* Goal:
Reproduce each of the following lines word for word, omitting the pictures from your output.

:::

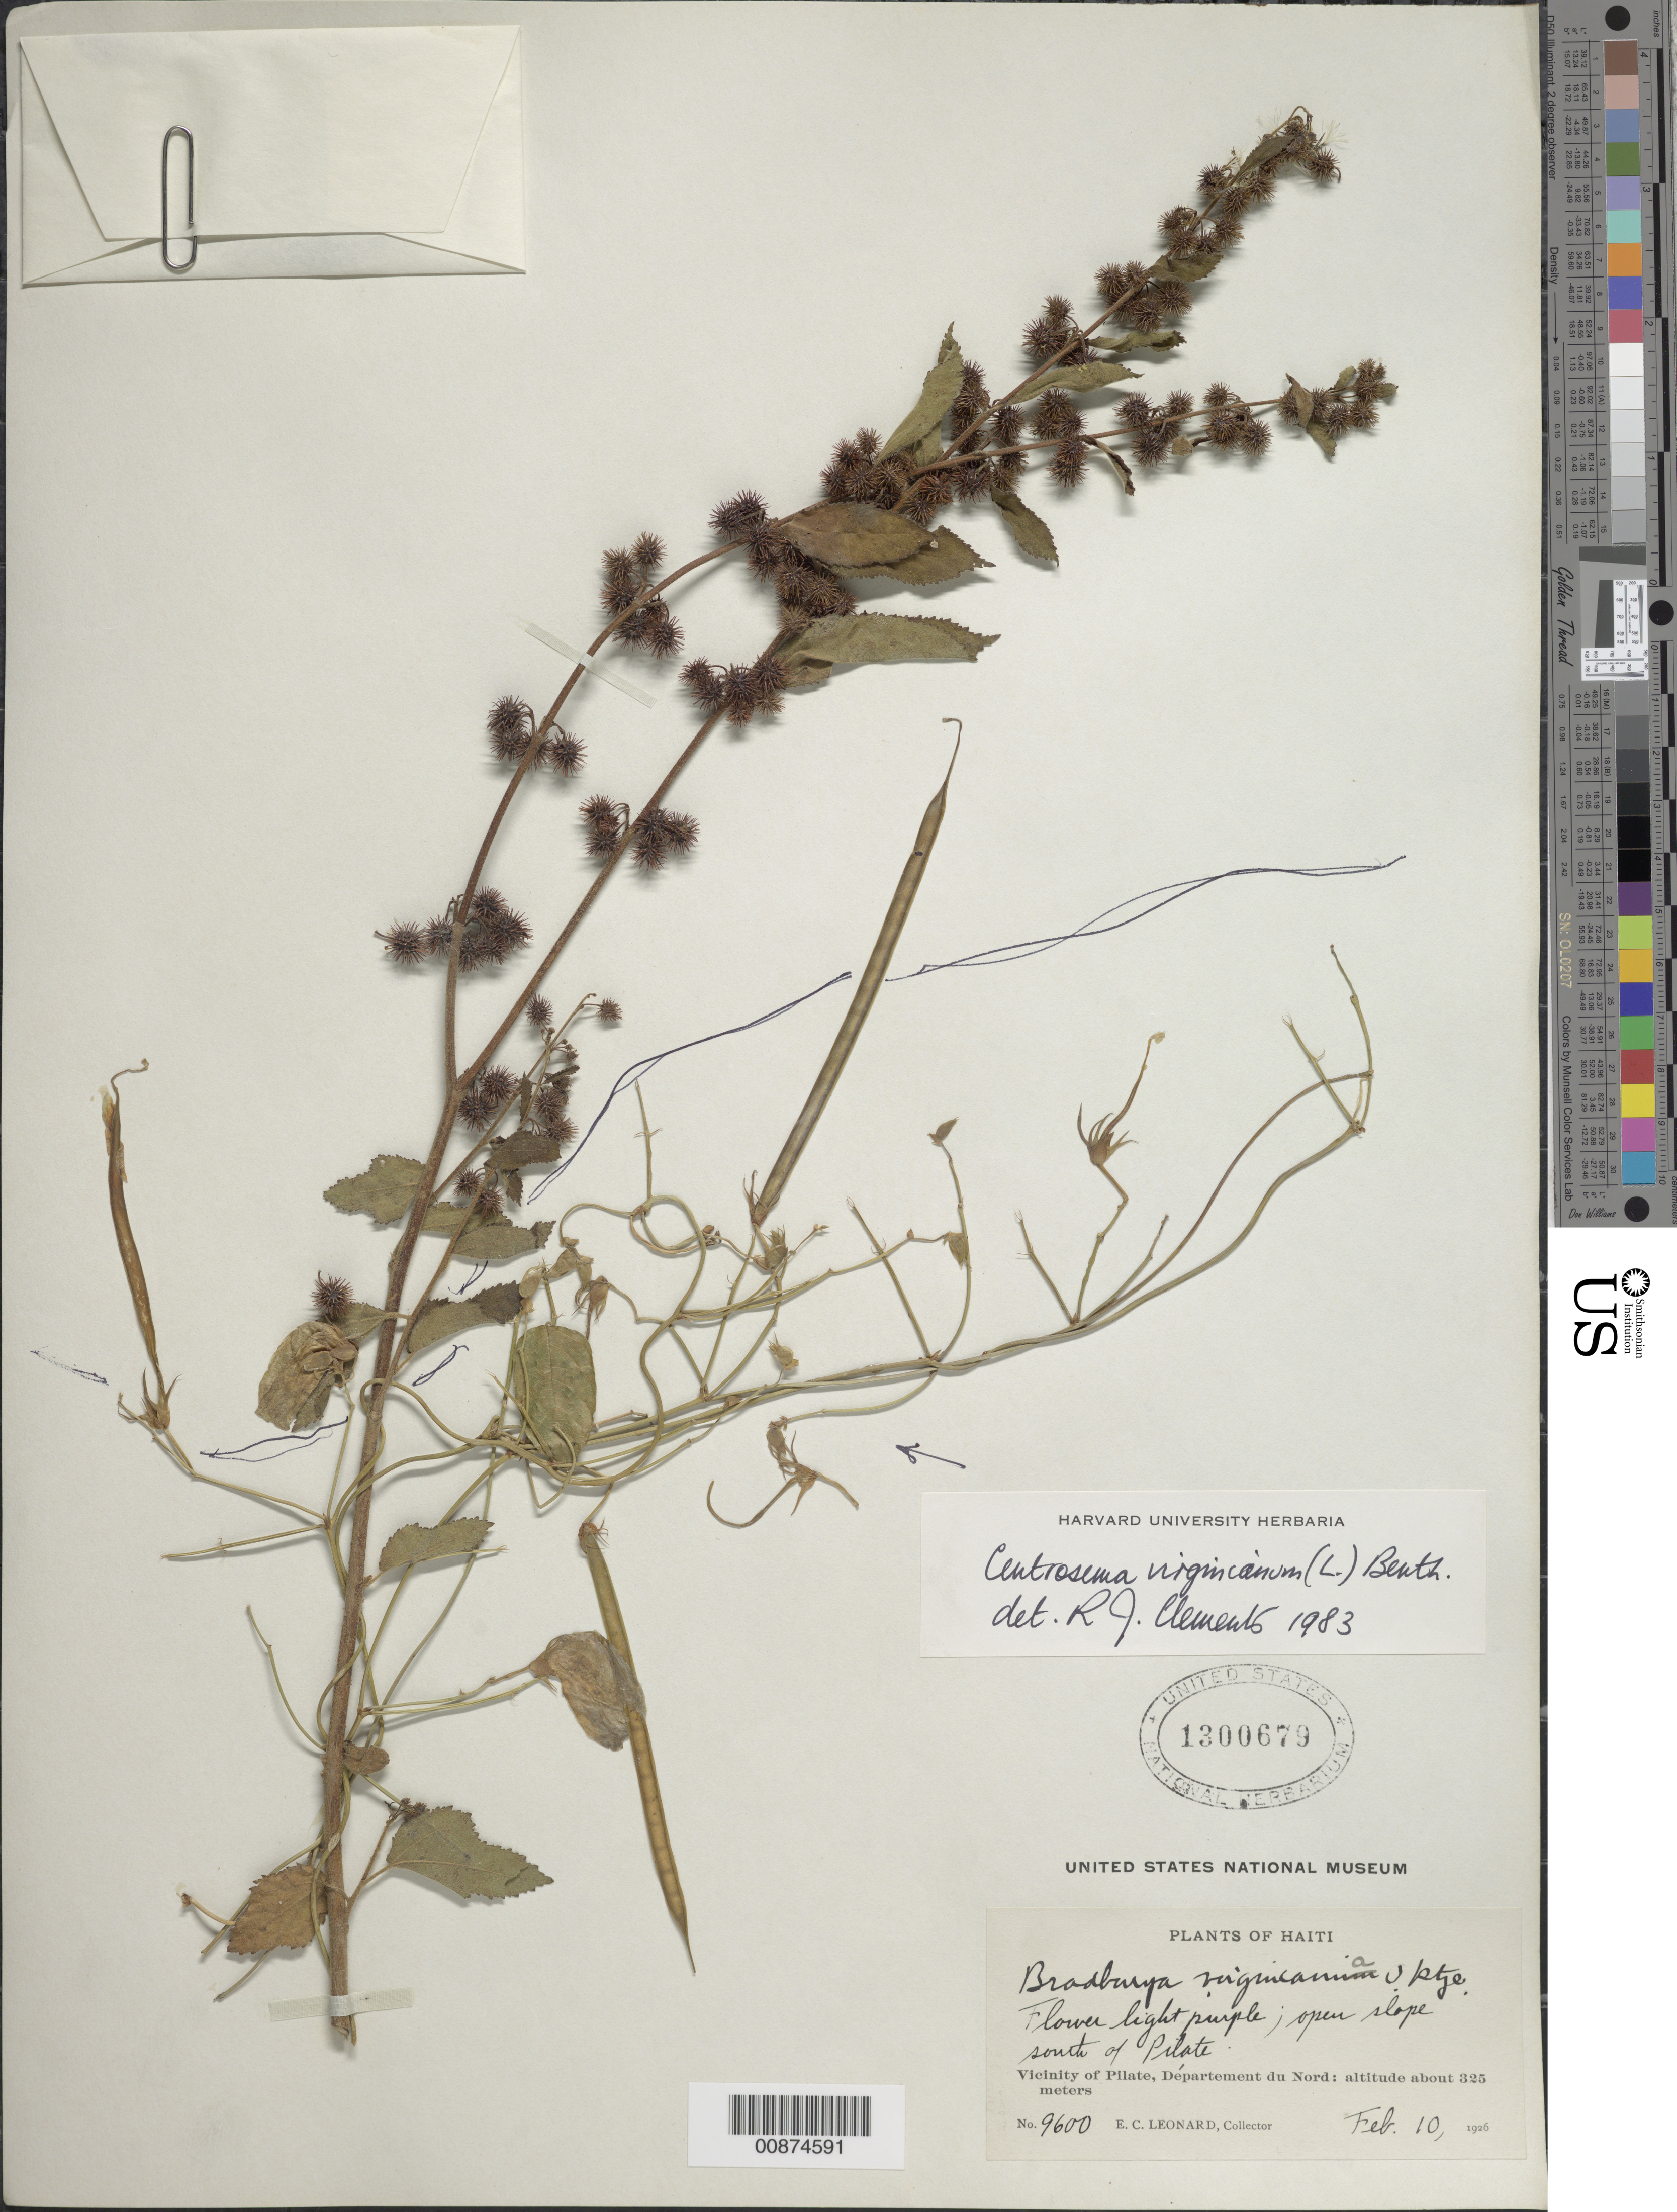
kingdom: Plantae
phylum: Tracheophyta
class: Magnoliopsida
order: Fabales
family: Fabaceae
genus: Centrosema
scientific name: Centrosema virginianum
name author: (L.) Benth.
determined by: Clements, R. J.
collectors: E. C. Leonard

:::

* Correct result:
kingdom: Plantae
phylum: Tracheophyta
class: Magnoliopsida
order: Fabales
family: Fabaceae
genus: Centrosema
scientific name: Centrosema virginianum
name author: (L.) Benth.
determined by: Clements, R. J.
collectors: E. C. Leonard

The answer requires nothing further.